Exercise input:
◆ ◆ ◆

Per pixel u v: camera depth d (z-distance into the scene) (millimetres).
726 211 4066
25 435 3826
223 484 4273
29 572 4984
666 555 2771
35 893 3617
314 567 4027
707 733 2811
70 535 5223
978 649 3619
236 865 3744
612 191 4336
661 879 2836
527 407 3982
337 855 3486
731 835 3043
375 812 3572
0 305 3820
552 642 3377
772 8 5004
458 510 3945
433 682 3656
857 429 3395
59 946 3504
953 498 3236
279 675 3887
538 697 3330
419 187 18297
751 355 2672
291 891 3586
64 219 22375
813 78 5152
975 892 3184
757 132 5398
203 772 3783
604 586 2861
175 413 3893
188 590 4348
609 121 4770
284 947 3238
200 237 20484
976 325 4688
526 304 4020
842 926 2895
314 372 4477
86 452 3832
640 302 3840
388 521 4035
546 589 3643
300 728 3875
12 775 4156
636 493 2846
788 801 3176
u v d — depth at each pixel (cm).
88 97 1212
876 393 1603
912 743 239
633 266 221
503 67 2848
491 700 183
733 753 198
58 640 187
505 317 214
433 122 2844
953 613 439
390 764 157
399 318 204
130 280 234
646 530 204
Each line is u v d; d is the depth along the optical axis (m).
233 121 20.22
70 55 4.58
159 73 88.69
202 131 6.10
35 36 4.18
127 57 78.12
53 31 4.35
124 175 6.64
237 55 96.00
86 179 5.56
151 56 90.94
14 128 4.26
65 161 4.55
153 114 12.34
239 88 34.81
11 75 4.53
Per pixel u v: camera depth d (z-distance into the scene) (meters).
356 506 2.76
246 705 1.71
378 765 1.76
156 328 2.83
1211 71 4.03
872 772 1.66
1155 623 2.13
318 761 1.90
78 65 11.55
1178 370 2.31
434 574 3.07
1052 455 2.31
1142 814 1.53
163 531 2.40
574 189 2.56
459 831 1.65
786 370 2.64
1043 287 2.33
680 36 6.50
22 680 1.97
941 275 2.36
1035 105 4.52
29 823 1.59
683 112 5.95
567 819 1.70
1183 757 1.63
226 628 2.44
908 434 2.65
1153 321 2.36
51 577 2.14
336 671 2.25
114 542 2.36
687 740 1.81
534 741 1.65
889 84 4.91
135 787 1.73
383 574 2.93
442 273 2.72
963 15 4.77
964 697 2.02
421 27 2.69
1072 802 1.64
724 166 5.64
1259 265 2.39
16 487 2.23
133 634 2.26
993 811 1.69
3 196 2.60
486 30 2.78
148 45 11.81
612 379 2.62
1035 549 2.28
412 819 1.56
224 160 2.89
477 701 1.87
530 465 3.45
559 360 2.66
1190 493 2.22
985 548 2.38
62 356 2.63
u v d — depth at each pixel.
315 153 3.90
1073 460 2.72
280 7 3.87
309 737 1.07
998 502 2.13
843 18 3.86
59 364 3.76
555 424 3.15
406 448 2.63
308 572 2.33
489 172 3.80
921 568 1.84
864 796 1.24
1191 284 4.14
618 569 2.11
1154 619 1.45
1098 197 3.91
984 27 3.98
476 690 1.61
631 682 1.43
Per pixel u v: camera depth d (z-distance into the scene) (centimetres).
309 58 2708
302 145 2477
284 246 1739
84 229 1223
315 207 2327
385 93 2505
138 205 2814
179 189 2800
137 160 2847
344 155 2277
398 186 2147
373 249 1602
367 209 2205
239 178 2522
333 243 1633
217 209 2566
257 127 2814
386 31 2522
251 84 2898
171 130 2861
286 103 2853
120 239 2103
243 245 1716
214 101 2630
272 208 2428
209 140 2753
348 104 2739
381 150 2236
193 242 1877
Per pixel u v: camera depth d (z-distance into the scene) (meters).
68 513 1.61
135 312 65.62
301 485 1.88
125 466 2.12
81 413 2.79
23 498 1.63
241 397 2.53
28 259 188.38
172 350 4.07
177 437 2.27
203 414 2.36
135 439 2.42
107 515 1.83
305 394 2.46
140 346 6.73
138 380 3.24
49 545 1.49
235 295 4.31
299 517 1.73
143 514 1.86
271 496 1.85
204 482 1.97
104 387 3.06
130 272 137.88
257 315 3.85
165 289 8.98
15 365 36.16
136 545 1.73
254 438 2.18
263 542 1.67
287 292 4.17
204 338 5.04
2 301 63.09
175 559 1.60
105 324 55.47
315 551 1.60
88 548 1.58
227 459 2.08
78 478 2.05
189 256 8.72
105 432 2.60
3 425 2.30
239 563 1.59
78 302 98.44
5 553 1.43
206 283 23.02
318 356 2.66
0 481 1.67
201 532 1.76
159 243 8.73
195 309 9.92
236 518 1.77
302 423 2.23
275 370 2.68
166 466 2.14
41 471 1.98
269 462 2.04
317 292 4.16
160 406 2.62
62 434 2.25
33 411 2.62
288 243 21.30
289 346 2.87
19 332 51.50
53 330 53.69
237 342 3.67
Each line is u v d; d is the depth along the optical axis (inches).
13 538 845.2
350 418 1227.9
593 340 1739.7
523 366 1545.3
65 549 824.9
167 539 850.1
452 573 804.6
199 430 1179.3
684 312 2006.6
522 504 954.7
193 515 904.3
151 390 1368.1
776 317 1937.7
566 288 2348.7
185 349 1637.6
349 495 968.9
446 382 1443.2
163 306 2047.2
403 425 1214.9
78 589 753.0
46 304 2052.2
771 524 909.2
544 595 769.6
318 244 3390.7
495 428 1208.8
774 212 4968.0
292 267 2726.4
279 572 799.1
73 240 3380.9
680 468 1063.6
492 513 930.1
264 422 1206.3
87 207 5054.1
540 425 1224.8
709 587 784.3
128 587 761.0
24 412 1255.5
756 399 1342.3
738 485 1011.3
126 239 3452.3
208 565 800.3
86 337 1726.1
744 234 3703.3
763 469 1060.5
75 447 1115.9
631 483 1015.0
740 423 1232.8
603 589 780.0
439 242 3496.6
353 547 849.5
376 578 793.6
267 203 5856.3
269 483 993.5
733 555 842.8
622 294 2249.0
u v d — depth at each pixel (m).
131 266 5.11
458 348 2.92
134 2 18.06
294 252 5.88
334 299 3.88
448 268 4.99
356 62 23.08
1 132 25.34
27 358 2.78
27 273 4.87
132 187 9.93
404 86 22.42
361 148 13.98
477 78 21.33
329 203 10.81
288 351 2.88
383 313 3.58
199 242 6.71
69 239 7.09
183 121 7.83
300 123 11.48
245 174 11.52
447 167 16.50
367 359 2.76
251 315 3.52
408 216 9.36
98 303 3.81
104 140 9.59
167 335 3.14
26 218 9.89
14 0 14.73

◆ ◆ ◆

Task statement: When you reach the line holding "188 590 4348" in the records above, begin reproducing exactly, stop after the line holding "963 15 4.77", and output nothing else.

Answer to this exercise:
188 590 4348
609 121 4770
284 947 3238
200 237 20484
976 325 4688
526 304 4020
842 926 2895
314 372 4477
86 452 3832
640 302 3840
388 521 4035
546 589 3643
300 728 3875
12 775 4156
636 493 2846
788 801 3176
u v d — depth at each pixel (cm).
88 97 1212
876 393 1603
912 743 239
633 266 221
503 67 2848
491 700 183
733 753 198
58 640 187
505 317 214
433 122 2844
953 613 439
390 764 157
399 318 204
130 280 234
646 530 204
Each line is u v d; d is the depth along the optical axis (m).
233 121 20.22
70 55 4.58
159 73 88.69
202 131 6.10
35 36 4.18
127 57 78.12
53 31 4.35
124 175 6.64
237 55 96.00
86 179 5.56
151 56 90.94
14 128 4.26
65 161 4.55
153 114 12.34
239 88 34.81
11 75 4.53
Per pixel u v: camera depth d (z-distance into the scene) (meters).
356 506 2.76
246 705 1.71
378 765 1.76
156 328 2.83
1211 71 4.03
872 772 1.66
1155 623 2.13
318 761 1.90
78 65 11.55
1178 370 2.31
434 574 3.07
1052 455 2.31
1142 814 1.53
163 531 2.40
574 189 2.56
459 831 1.65
786 370 2.64
1043 287 2.33
680 36 6.50
22 680 1.97
941 275 2.36
1035 105 4.52
29 823 1.59
683 112 5.95
567 819 1.70
1183 757 1.63
226 628 2.44
908 434 2.65
1153 321 2.36
51 577 2.14
336 671 2.25
114 542 2.36
687 740 1.81
534 741 1.65
889 84 4.91
135 787 1.73
383 574 2.93
442 273 2.72
963 15 4.77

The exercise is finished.